In his third and final point of error, appellant claims that he was denied effective assistance of counsel because trial counsel failed to present any witnesses or evidence at the punishment phase of the trial.
To prevail on a claim of ineffective assistance of counsel, an appellant must establish that his lawyer’s performance fell below an objective standard of reasonableness and that there is a “reasonable probability” the result of the proceeding would have been different but for counsel’s deficient performance. Strickland v. Washington, 466 U.S. 668, 693–94 (1984); Mallett v. State, 65 S.W.3d 59, 62–63 (Tex. Crim. App. 2001). A reasonable probability is a probability sufficient to undermine confidence in the outcome of the trial. Hernandez v. State, 726 S.W.2d 53, 55 (Tex. Crim. App. 1986). The purpose of this two-pronged test is to judge whether counsel’s conduct so compromised the proper functioning of the adversarial process that the trial cannot be said to have produced a reliable result. Thompson v. State, 9 S.W.3d 808, 812–13 (Tex. Crim. App. 1999).
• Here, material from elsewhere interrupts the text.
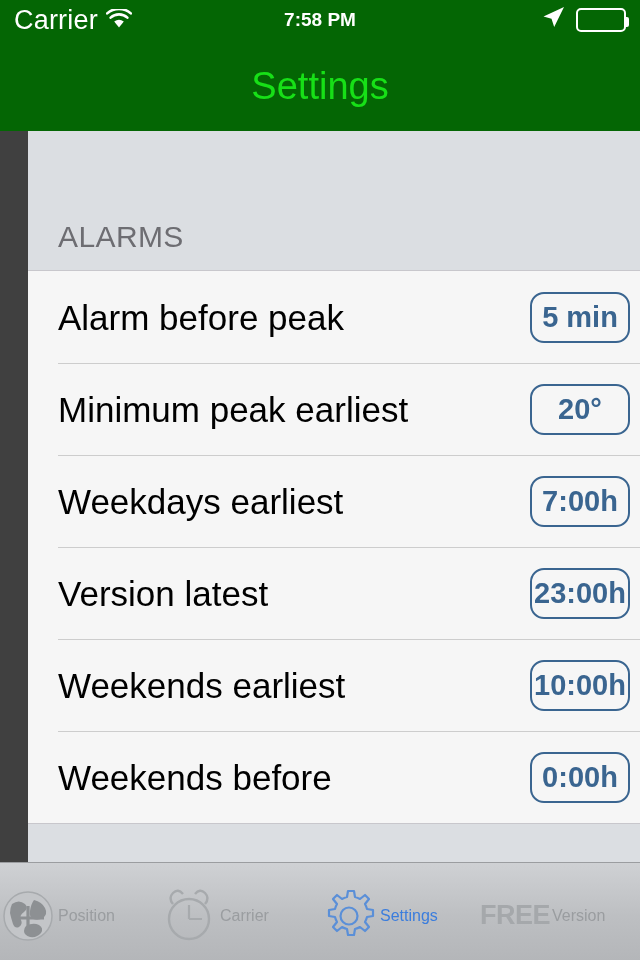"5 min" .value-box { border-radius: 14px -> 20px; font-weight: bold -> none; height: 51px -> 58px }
The review of defense counsel’s representation is highly deferential and presumes that counsel’s actions fell within a wide range of reasonable professional assistance. Tong v. State, 25 S.W.3d 707, 712 (Tex. Crim. App. 2000). Appellant must overcome the presumption that, under the circumstances, the challenged action might be considered sound trial strategy. Jackson v. State, 877 S.W.2d 768 (Tex. Crim. App. 1994); Hayden v. State, 155 S.W.3d 640, 648 (Tex. App.—Eastland 2005, pet. ref’d). When the record is silent on the motivations underlying counsel’s tactical decisions, the appellant usually cannot overcome the strong presumption that counsel’s conduct was reasonable. Thompson, 9 S.W.3d at 813. In order to defeat Strickland’s presumption of reasonable professional assistance, “any allegation of ineffectiveness must be firmly founded in the record, and the record must affirmatively demonstrate the alleged ineffectiveness.” Id. at 814 (quoting McFarland v. State, 928 S.W.2d 482, 500 (Tex. Crim. App. 1996)). We do not inquire into trial strategy unless no plausible basis exists for trial counsel’s actions. Johnson v. State, 614 S.W.2d 148, 152 (Tex. Crim. App. 1981). When the record contains no evidence of the reasoning behind trial counsel’s actions, we cannot conclude that counsel’s performance was deficient. Jackson, 877 S.W.2d at 771.
Appellant has failed to name any witness who was available and whose testimony would have benefited him. A claim of ineffective assistance of counsel can be based upon an attorney’s failure to present witnesses only if the appellant can demonstrate that such witnesses were available and that their testimony would have been of benefit to him. Ex parte White, 160 S.W.3d 46, 52 (Tex. Crim. App. 2004). Appellant’s third point of error is overruled.
The judgment of the trial court is affirmed.
JIM R. WRIGHT
CHIEF JUSTICE
November 8, 2012
Do not publish. See Tex. R. App. P. 47.2(b).
Panel consists of: Wright, C.J.,
McCall, J., and Gray, C.J., 10th Court of Appeals.[1]
[1]Tom Gray, Chief Justice, Court of Appeals, 10th District of Texas at Waco, sitting by assignment to the 11th Court of Appeals.